Director of the Economic Growth and Redevelopment Services Office Sue Edwards cautioned that comparing the vacant land at the airport site to other vacant land elsewhere in the city would not automatically yield accurate values. “The airport has no infrastructure on it,” she said. “One of the things that we have to do is to determine what the cost of infrastructure will be . . . and that plays a big part in what the cost of the land will ultimately be and its value.”

Staff should be ready to brief the City Council in executive session on April 22 on various sale or lease options. Jim Walker, chair of the Robert Mueller Municipal Airport Plan Implementation Advisory Commission, predicted that the Council would avoid an all-or-nothing scenario. “I think a combination is probably more likely than one or the other,” he said. “Rather than be absolute . . . it’s a mix.”

Walker also attempted to reassure Keep the Land member Robert Singleton that the northwest corner of the former airport site would not be converted into “big box” retail. Singleton began questioning the future uses for the tract close to the intersection of I-35 and 51st Street after a presentation at a recent meeting of the committee in which representatives of Catellus and the ROMA Design Group proposed changing the designation of that tract from office to retail in the long-range master plan. Walker noted that the tract had been planned for either retail or office over the years as the market for office space in Austin fluctuated. Greg Weaver from Catellus also reminded audience members that no decision on that tract had been made and would not be made without significant community input.

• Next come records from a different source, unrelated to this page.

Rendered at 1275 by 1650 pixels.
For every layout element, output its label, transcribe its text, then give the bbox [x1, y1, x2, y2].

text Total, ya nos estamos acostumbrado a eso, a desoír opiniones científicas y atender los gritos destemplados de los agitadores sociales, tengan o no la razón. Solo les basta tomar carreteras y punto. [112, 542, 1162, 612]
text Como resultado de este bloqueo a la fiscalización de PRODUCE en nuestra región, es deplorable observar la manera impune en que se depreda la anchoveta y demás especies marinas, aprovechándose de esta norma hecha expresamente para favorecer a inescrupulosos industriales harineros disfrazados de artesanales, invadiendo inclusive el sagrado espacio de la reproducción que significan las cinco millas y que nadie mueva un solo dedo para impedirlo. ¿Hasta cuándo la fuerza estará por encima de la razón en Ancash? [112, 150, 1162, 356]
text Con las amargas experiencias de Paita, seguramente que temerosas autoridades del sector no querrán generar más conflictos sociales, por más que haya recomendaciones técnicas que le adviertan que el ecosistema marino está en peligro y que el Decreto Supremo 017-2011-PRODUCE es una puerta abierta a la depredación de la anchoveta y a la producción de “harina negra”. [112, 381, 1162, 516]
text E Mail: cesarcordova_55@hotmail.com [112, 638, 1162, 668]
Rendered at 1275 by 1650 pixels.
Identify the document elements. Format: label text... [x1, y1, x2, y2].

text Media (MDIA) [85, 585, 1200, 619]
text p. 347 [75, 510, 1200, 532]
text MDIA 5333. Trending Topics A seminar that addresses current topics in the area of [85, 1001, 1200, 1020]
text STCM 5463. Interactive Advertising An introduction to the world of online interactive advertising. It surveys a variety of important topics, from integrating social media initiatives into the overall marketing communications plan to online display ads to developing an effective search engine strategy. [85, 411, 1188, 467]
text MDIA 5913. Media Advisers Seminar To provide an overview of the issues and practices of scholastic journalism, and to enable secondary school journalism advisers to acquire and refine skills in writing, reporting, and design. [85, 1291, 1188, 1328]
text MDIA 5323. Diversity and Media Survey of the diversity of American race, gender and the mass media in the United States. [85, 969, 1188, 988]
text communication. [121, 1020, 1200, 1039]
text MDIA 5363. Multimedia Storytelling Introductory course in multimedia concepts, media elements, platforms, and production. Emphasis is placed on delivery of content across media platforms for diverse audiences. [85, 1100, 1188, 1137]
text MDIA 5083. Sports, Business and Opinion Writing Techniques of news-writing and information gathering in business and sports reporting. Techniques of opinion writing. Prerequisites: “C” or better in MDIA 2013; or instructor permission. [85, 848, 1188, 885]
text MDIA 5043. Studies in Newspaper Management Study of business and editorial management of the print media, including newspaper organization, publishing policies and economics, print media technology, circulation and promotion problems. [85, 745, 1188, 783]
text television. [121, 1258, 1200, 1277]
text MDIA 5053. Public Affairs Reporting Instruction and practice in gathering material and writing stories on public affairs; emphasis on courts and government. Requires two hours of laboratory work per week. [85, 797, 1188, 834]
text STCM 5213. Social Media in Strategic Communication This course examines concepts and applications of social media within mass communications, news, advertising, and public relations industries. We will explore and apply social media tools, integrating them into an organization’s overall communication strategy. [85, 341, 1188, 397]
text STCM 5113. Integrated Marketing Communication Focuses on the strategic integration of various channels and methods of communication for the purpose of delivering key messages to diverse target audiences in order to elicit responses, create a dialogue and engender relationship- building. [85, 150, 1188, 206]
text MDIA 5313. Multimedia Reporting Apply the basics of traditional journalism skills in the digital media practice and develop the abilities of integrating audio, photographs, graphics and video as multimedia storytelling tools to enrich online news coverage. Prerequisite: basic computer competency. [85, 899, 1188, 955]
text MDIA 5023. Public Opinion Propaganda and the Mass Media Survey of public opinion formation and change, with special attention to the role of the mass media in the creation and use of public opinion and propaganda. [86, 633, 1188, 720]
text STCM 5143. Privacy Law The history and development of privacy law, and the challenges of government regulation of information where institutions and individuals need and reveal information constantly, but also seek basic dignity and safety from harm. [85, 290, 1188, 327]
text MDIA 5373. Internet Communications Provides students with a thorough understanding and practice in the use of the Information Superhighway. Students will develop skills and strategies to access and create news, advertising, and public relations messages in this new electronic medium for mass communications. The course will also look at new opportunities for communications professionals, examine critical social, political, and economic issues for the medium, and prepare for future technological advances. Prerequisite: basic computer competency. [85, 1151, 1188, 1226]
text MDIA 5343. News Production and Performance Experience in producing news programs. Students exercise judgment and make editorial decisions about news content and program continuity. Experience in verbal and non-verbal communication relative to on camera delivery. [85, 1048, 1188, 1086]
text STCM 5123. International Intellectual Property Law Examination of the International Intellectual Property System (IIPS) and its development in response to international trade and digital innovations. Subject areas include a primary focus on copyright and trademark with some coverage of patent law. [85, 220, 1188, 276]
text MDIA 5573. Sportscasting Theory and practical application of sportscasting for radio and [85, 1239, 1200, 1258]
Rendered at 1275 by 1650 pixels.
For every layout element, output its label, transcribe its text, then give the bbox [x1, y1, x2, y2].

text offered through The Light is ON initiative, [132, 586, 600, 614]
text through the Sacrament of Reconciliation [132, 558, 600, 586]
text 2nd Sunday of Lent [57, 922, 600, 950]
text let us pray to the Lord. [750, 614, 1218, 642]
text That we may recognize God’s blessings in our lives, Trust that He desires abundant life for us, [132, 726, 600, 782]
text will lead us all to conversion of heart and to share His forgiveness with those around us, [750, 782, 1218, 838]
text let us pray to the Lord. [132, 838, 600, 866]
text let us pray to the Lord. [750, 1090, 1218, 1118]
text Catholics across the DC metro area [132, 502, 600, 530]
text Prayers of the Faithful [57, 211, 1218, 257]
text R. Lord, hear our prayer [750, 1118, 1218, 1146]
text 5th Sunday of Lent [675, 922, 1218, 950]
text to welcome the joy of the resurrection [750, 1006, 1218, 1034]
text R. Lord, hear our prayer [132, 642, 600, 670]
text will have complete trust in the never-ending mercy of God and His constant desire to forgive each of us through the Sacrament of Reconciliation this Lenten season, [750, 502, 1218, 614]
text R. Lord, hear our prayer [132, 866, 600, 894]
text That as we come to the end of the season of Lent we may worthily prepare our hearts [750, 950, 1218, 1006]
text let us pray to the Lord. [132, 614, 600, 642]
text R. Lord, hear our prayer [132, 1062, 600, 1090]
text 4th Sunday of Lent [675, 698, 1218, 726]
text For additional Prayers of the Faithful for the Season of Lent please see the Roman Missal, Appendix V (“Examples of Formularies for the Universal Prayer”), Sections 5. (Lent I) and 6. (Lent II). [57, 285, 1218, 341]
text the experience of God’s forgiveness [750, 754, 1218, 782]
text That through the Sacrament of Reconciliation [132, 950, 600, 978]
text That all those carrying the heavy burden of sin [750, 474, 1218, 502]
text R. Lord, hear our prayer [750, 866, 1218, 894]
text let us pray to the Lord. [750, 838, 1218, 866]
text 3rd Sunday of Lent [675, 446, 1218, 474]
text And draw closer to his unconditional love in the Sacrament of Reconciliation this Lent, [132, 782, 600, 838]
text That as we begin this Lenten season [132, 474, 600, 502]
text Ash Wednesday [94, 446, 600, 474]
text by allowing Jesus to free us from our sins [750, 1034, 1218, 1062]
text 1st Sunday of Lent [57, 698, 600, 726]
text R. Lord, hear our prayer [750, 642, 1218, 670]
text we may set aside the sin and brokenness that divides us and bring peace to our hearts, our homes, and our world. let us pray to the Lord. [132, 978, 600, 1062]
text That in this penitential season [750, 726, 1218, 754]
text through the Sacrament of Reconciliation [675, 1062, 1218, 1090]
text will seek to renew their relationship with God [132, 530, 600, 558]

The city and Catellus are holding a community meeting on April 6 called “Mueller 101” to provide background information on the airport redevelopment project for anyone who is interested and to receive more public feedback.

Welcome back . . . In Fact Daily, along with a number of you readers, took last off week for spring break . . . . Ortiz resigning . . . Planning Commission Chair Lydia Ortiz has notified fellow commissioners that this week’s meeting will be her last. She says, “Juggling work, home, new baby, commission, and other volunteer obligations has proven very difficult, and so I am stepping down from the Commission. I feel like the best way I can serve the public right now is by giving my son all the time and attention I can at this point in his life.” Ortiz has served for more than three years and is known for her calm and even-handed approach to the various hot issues that come before the commission . . . Cap Metro meets today . . . The board will be considering a number of contracts proposed for approval by staff. Six citizens have also signed up to offer their opinions on the dispute between shuttle bus drivers, who are members of the Amalgamated Transit Union Local 1549 and contractor ATC/Vancom, which operates the UT shuttle buses . . . BCP advisors to meet . . . The Balcones Canyonlands Conservation Plan Citizens Advisory Committee is scheduled to meet at 6:30pm at Waller Creek Center . . . The Historic Landmark Commission will meet at 7pm in Room 325 of One Texas Center . . . The Urban Renewal Commission will meet at 5:30pm in Room 500 of One Texas Center.